The Metropol Parasol, popularly known as Las Setas de la Encarnación (Incarnacion’s mushrooms), is a wooden structure located in La Encarnación square in the old quarter of Seville, Spain. It was designed by German architect Jürgen Mayer-Hermann and completed in April 2011 after six years of construction and a whopping cost of 123 million euros. Covering an area of 490 by 230 ft and an approximate height of 85 ft, the Parasol claims to be the largest wooden structure in the world.

The site was originally intended to become a parking garage, but after excavations revealed archaeological findings, the city of Seville decided to make the site a museum and community center. Metropol Parasol now houses the museum, a farmers market, and an elevated plaza. The underground level (Level 0) houses the Antiquarium, where Roman and Moorish remains discovered on site are displayed. Level 1 (street level) is the Central Market. The roof of Level 1 is the surface of the open-air plaza, shaded by the wooden parasols above and designed for public events. Levels 2 and 3 are the two stages of the panoramic terraces which including a restaurant, offering one of the best views of the surrounding city.

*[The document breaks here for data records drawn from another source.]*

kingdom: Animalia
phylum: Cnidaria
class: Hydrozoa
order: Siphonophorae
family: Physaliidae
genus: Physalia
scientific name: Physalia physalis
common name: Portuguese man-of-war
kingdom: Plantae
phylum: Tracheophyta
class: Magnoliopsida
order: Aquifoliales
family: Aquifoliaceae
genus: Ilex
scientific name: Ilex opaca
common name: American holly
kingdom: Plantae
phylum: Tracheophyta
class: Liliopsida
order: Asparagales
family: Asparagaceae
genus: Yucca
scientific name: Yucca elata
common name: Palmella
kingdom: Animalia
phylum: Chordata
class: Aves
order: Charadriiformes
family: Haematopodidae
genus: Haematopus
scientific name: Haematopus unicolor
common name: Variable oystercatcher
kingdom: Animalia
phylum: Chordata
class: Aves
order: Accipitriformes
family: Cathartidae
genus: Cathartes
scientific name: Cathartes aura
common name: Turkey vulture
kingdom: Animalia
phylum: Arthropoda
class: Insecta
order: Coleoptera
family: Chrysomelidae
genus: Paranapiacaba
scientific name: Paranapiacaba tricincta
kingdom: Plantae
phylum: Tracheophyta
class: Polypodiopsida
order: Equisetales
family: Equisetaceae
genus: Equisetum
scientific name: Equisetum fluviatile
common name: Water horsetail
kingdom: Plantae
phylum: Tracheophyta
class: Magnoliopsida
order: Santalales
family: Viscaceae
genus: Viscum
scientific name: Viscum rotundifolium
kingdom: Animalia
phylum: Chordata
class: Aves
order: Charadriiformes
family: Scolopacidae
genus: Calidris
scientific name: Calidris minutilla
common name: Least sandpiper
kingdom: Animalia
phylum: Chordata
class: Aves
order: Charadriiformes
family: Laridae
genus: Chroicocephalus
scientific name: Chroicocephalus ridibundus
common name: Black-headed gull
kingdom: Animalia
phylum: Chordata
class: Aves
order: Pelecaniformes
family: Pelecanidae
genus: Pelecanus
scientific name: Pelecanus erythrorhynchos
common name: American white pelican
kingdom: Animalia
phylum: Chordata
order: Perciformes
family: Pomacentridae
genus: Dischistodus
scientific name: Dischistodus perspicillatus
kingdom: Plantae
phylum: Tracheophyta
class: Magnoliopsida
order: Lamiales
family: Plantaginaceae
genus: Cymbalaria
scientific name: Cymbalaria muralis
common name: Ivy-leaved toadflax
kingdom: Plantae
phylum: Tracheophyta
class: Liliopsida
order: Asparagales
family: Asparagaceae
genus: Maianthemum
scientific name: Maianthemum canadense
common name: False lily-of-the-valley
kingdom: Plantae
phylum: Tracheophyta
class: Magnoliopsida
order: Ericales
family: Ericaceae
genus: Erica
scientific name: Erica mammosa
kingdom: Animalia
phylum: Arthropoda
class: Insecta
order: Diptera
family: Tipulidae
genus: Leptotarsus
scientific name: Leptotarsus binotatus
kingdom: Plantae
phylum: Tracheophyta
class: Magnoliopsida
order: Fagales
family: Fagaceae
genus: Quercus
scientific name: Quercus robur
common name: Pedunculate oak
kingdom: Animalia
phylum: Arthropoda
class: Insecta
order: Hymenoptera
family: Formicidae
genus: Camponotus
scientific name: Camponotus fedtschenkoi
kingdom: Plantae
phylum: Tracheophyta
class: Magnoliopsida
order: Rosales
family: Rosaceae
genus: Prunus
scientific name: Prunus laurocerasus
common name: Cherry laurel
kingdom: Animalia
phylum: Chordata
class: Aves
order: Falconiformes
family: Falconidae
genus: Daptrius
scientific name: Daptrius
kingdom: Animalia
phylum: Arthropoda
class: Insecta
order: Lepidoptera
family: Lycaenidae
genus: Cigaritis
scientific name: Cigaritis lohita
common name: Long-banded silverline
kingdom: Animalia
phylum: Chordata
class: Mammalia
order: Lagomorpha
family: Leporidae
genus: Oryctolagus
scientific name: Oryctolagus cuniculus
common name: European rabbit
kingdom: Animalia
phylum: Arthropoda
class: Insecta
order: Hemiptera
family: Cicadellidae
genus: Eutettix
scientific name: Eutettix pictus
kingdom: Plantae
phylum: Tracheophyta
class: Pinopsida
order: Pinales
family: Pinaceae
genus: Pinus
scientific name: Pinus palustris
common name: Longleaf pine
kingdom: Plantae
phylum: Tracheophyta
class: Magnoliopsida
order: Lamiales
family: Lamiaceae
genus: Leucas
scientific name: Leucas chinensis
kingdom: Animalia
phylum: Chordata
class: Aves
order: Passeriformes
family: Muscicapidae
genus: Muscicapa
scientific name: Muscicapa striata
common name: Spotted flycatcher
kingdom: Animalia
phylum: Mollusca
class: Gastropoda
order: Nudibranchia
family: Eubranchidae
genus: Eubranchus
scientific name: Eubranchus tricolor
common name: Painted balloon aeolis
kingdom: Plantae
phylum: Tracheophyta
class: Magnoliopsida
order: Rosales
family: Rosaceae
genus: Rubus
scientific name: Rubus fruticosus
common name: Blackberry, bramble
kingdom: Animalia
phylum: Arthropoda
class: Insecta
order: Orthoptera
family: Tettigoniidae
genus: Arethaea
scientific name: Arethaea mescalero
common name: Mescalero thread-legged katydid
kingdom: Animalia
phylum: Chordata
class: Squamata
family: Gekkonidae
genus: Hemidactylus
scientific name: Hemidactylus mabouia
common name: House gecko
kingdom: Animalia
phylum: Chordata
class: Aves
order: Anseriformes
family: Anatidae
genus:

The structure consists of six parasols in the form of giant mushrooms, whose design is inspired by the vaults of the Cathedral de Seville and the ficus trees in the nearby Plaza de Cristo de Burgos. To avoid disturbing the Roman ruins, columns supporting the roof could only come down in a few places. The structural system uses laminated timber (birch tree imported from Finland because of its straight qualities) and steel, held together with high-performing glue, tested to ensure it would withstand the highest imaginable temperatures in the region. Among the project’s boasts is that it is the world’s largest building to be held together by glue.